A fog collection net captures mist and turns it into water to grow 1,000 trees and help reverse desertification.
Photo By Angela Shah
A fog collection net captures mist and turns it into water to grow 1,000 trees and help reverse desertification.

In the second year of a five-year “fog collection project,” Omani officials, in collaboration with Japan’s Mitsubishi Corp., have placed large nets made of plastic mesh at about 700 meter above sea level in the Al Qara mountains near Salalah, in the southern part of the nation.

The collector is comprised of four 20-m-wide, 3-m-tall nets at opposite ends of a reservoir capable of holding 400 cu m of water. As fog from the summer monsoon, or “khareef,” rolls in, droplets are captured on the mesh.
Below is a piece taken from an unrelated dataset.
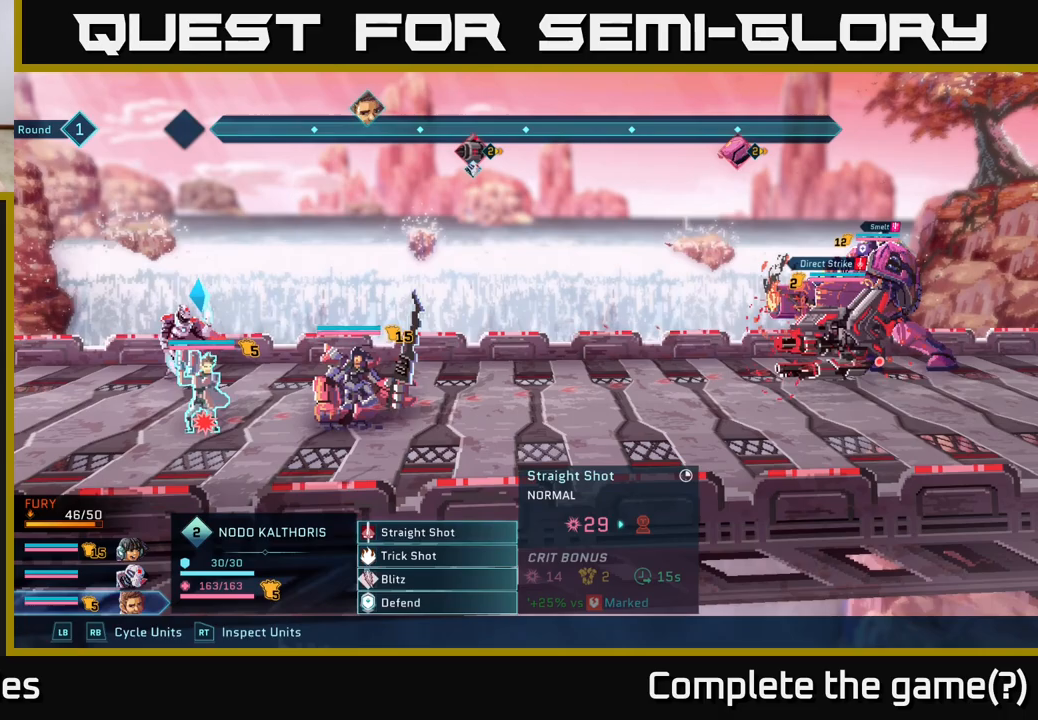
{"buttons": [], "left_stick": "center", "right_stick": "center", "events": [[33, "L1", "down"], [67, "left_stick", "up"], [150, "L1", "up"], [150, "left_stick", "center"]]}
They will drip down into the reservoir to be stored and used as needed.

Mitsubishi is donating materials and technical expertise valued at about $370,000 to the project, as part of its corporate sustainability program.
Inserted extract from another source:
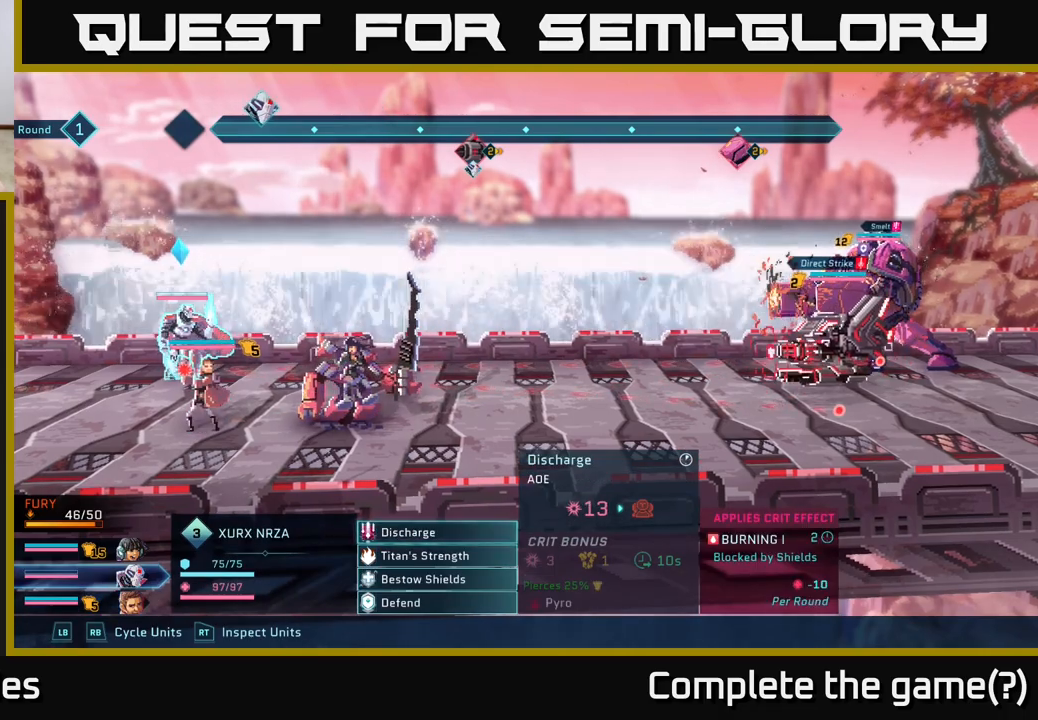
{"buttons": [], "left_stick": "center", "right_stick": "center", "events": [[267, "left_stick", "down"], [467, "left_stick", "center"]]}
The water will irrigate plantings to reverse four decades of desertification in parts of Salalah. Collected droplets can also be used as drinking water for animals. By the project’s end in 2013, organizers hope to have created a 4-km-long greenbelt of about 1,000 trees.

“The next step is to convince communities to use this technique and use the water to wash clothes or for animals, instead of buying water,” says Ali Ahmed Al Kiyumi, the director general of natural conservation at the Omani Ministry of Environment and Climate.
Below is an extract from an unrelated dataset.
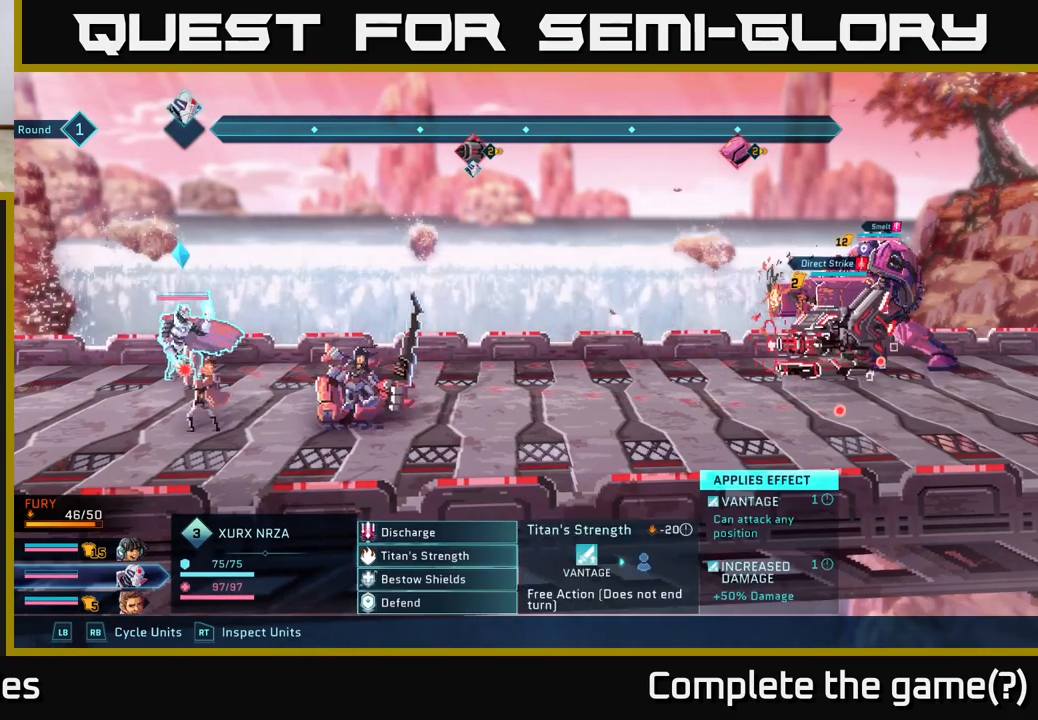
{"buttons": [], "left_stick": "center", "right_stick": "center", "events": []}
Mitsubishi spent the first half of 2009 constructing and erecting the mesh nets and building the reservoir in time for last year’s monsoon. But a weaker-than-expected khareef last year produced only about 200 cu m of water. “This year, the monsoon is already stronger, so we expect 400 cubic meters,” says Tomoo Shoji, Mitsubishi’s environmental specialist for the project.

Even with weak rainfall, the group was able to irrigate new plantings of 250 indigenous trees on what had been barren landscape. The greenbelt is fenced off to keep animals from grazing on the plants.

The fog collection project is the first for the largely arid Arabian peninsula. Oman faces the Arabian Sea and benefits from the annual monsoons that wash over the Indian subcontinent. Salalah is especially lush, with fog rolling in over the mountains before evaporating inland in the Rub al Khali desert.

Robert Schemenauer, executive director of Fogquest, says fog collection programs are a reliable source of water because large-scale weather patterns don’t normally change for thousands of years. The Canadian nonprofit, based in Kamloops, B.C., plans and implements fog collection projects in rural communities of developing countries.

“Once you set up a project like this you can expect the water to come, basically forever,” Schemenauer says.

Though fog collection initiatives could work in more urban areas, such as parts of California, Schemenauer says communities with more resources are likely to build larger-scale projects. These include desalination plants.

Fog collection projects have been initiated in Chile and Ecuador in South America and Eritrea in northeastern Africa. Fog collector nets installed in Falda Verde, Chile, in 2001, were replaced last year. That program continues to produce 600 l of water each day, and irrigates greenhouses and an aloe vera farm.

Supporters of the Oman project hope for a similar outcome. “Once the trees have grown, they themselves will function as ‘live mist catchers’ to produce water for the area,” Shoji says.